EXTRACT TO READ:
BEGIN

I agree with a lot of Juliet's points. Kids should read for the love of reading, not because it's the activity of last resort, when there's not a single other interesting thing to do. I spent a good part of my childhood reading, not because I was bored, but because I was stimulated by and enchanted with the stories. I read so much, in fact, that my mother worried there was something wrong with me.

For my son, a gift card to the local book store is a favorite present. The kid will spend an hour deciding which book to buy.
I think the real difference between today's kids and my generation (1970s childhood) is that parents feel compelled to entertain them during every waking hour (and so they come to expect that constant entertainment from adults.) My parents saw their responsibility as keeping me safe and healthy; not giving me constant interaction with and stimulus from adults. Aside from reading to me and singing to me for a few minutes before bed at night, they didn't do things for my amusement. Instead, they gave me lots of books, lots of paper, crayons, paint and clay, plus a reasonable number of toys. When I wasn't in school or doing homework, my "job" was to amuse myself with that stuff, either alone or with other children. If I told my parents I was bored, they'd say, "Find something to do!"
Yes, we had TV and I was allowed to watch it as much as I wanted to (as long as it wasn't bed time or dinner time.) I watched some TV, but my books and art supplies were always more fun. The only "must-see-TV" for me, back then, were the Saturday morning cartoons, which my brother and I would watch together, still in pajamas, with bowls of cereal (which we'd gotten for ourselves; our parents trusted us to pour cereal and milk into bowls!) on our laps.
I take care of a couple of little girls after school three days a week. They're nice kids but they expect to be constantly entertained and directed by adults and, after a few hours with them, I'm exhausted. Oh, and their parents are very strict about limits on TV and computer time. That strictness doesn't seem to have made them better able to amuse themsleves, though...
Treasure Island. My first true love.
I agree totally. I said something to that effect, not as well as you said it, at a staff meeting at school and the principal looked at me as if I had said the kids should drink poison. They believe kids should have everything crammed in to their little mouths constantly.

I was "driven" to books by boredom as a kid. Best thing that happened to me! I think it has different effects on teens and adults. Well, depending on what they have access to, but hopefully if they read that helps them have something to turn to.
I couldn't have said it as well as you. People these days are terrified of silence and quietness.
LOL--bstrangely sounds like my kids! That's exactly what they say--that the internet is like living in a library. I needed to be reminded of that sometimes. So the thinking goes that it would be like each of us old folks had actually had access to a complete library and bookstore and Mutual of Omaha Wild Kingdom episode and National Geographic collection at once. Yeah, we'd probably not have been bored either. But maybe that wouldn't have been good for us. Like the ones here who've mentioned that hands-on science kits, etc., maybe we wouldn't have played dolls or built rockets if we'd had that library collection at our fingertips.

END

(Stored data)
BEGIN

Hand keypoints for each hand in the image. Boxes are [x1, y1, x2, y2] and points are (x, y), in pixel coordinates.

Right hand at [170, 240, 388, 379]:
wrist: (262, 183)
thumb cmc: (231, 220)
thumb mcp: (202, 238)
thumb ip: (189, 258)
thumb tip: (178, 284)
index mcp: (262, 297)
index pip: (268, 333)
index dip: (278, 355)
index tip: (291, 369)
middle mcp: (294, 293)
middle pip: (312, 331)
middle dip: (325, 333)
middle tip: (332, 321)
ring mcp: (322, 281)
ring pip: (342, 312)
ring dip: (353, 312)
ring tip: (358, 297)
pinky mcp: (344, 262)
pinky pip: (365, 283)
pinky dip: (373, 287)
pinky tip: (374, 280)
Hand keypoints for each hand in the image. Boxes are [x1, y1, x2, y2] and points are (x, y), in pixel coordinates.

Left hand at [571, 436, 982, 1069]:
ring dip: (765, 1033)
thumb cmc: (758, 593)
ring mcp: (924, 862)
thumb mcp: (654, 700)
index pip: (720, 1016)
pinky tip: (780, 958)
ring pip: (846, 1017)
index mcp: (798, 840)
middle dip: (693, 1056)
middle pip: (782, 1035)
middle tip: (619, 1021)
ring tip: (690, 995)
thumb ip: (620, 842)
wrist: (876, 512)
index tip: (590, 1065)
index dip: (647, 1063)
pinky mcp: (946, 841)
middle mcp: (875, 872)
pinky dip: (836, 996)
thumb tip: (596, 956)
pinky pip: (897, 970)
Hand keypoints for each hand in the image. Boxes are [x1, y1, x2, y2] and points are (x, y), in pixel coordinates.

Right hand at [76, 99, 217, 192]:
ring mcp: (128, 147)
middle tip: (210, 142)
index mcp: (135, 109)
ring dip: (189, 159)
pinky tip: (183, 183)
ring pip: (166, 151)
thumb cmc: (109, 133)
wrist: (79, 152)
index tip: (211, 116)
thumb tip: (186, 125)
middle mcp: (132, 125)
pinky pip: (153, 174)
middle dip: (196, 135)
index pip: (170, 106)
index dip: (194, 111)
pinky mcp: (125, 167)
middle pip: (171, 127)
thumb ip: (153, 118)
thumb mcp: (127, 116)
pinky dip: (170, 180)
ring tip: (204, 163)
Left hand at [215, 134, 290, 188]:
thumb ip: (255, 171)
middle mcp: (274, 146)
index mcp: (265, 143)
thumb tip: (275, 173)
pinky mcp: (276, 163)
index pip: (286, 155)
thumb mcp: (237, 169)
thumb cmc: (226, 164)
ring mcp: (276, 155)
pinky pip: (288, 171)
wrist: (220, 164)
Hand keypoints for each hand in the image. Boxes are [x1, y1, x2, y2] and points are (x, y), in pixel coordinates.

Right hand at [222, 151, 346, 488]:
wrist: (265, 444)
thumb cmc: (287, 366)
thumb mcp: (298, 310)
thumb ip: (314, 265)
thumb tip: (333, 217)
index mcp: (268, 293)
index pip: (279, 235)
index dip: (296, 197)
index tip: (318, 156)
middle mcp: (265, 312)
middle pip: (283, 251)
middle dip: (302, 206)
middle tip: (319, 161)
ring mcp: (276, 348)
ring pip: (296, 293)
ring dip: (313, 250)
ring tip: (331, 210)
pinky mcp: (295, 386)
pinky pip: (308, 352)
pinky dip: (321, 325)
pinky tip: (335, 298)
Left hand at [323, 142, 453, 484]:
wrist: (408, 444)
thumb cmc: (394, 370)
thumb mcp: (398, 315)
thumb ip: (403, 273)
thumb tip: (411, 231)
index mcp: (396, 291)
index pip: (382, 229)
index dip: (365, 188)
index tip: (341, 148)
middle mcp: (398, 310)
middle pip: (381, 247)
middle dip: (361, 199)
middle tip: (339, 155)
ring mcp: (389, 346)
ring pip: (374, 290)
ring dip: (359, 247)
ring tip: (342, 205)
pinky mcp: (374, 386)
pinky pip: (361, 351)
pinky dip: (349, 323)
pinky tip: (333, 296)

END

PROBLEM SET:
[1] Answer these questions about the reading discussion:
(a) What present is a favorite for one commenter's son?
(b) What did one commenter watch with a brother on Saturday mornings?
(c) Which book does one commenter call "My first true love"?
[2] Carry on the reading discussion from the point where it stops.
The items are separate material and have no connection to the reading discussion.

TASK RESPONSES:
[1]
(a) A gift card to the local book store.
(b) The Saturday morning cartoons.
(c) Treasure Island.

[2]
Kasienda:
My instinct, in those moments of boredom like the one you describe, is to turn on the computer, turn on the TV, do ANYTHING to avoid listening to my own thoughts and appreciating the empty space. This is one reason I took up meditation. There's nothing more boring on earth, but it's possible to enjoy that if we can stop trying to entertain ourselves.
Juliet:
I agree that parents have to buy kids books - and one of the big problems is that parents who are not readers themselves are less likely to do so. But I sometimes look at my overflowing "unread books" shelf and wonder whether it's time for me and my books to retreat to a cabin in the woods.

My parents were big readers, and our house was full of books, but our access to new books was limited. I grew up in a tiny, isolated town with one very small bookstore. There was no Amazon, obviously. Even the libraries were small. For that reason, I ended up reading a lot of much more challenging stuff, because I had to find SOMETHING to read amongst the limited options, and once all the L.M. Montgomery was gone, I had to find new possibilities that I might not have reached out to otherwise.

Now I can get any book I want the moment I want it, and my reading habits have changed. I have piles of books that I was VERY excited about buying but haven't touched. I also receive DVDs through Zip (the Canadian equivalent of Netflix) and they languish next to the TV even though at some point I really wanted them.

I'm convinced that, for me personally, the abundance of choice and the availability of almost anything any time means that I am unlikely to read, watch or do anything unless it is EXACTLY what I feel like doing right now. I wonder if there are a lot of kids out there who are like me in this respect, and are unlikely to take the first steps toward reading or other pursuits that stretch them, unless other, more immediately attractive, options are suspended at least for a while.
bstrangely:
The internet is a fantastic, magical library - I totally agree. For me, though, reading off the internet is an entirely different experience from settling in with a novel, just like playing a video game is entirely different from inventing one's own games with toy soldiers or dolls. I love researching and reading on the internet, and video games are fun. But the more focused, absorbing and slightly more active pursuit of reading a novel is one that I indulge in less and less because playing around on the internet is less demanding. I see kids around me who are like me in this respect.
Narcissus:
I agree, reading is just an example. Any activity that requires a bit more effort - doing experiments, inventing one's own games, tobogganing - is likely to get shunted aside if a less demanding option is available, because that's what humans are like.
Maria:
I agree that a love of reading is the ideal impetus. The thing that intrigues me about my own experience was that I already loved reading, but was unwilling to take the next step and tackle more challenging books. Would it have happened another way if I hadn't been backed into a corner? Maybe, or maybe a friend would have brought his Atari console over. That would have been fine, but it would also have been a missed opportunity.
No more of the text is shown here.